* Work to be completed:
Count the lines in the data below that contain the string "percentage". Reply with that number alone.

"""

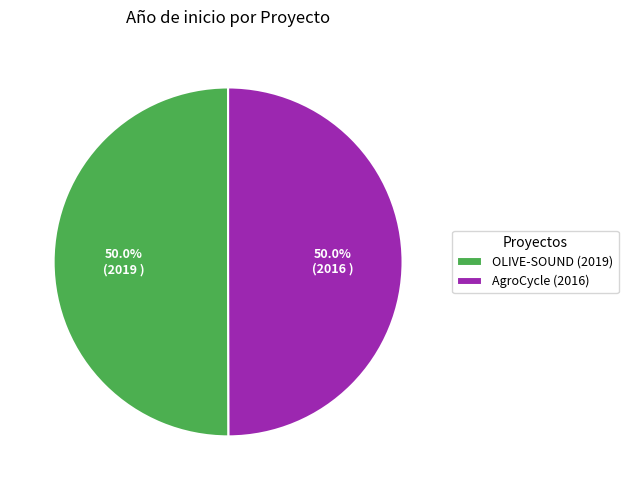

To the nearest percent, what percentage of the pie is OLIVE-SOUND (2019)?

50%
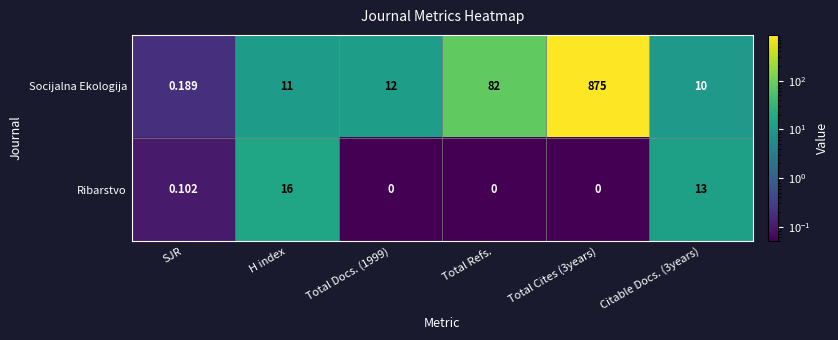

How many series are shown in this chart?

2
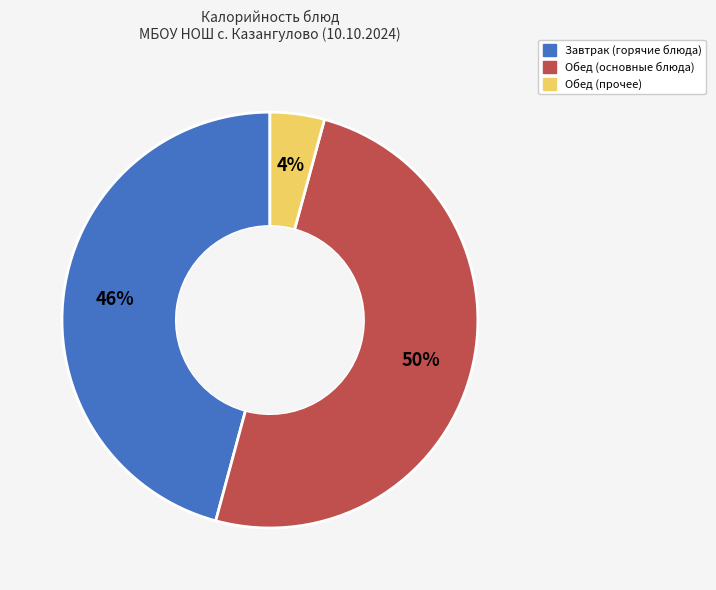

To the nearest percent, what is the average slice percentage?

33%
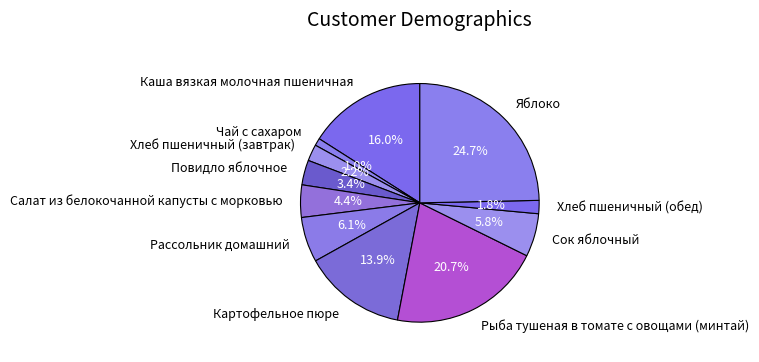

What portion of the pie excludes Рассольник домашний?

93.9%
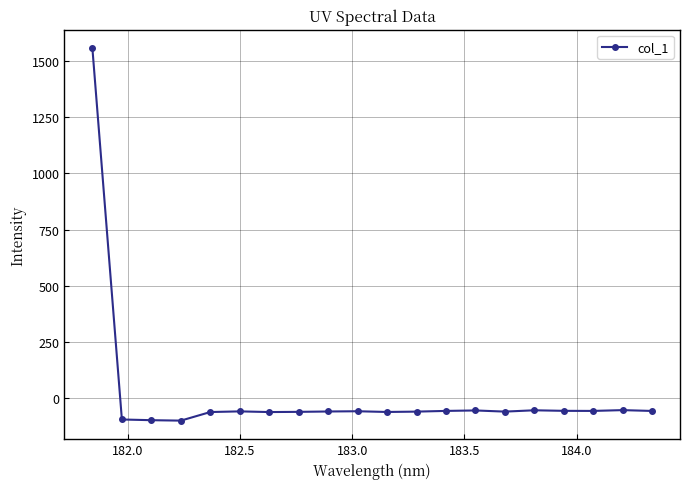

What is the difference between the second highest and minimum values?

46.7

"""

* Solution to this exercise:
2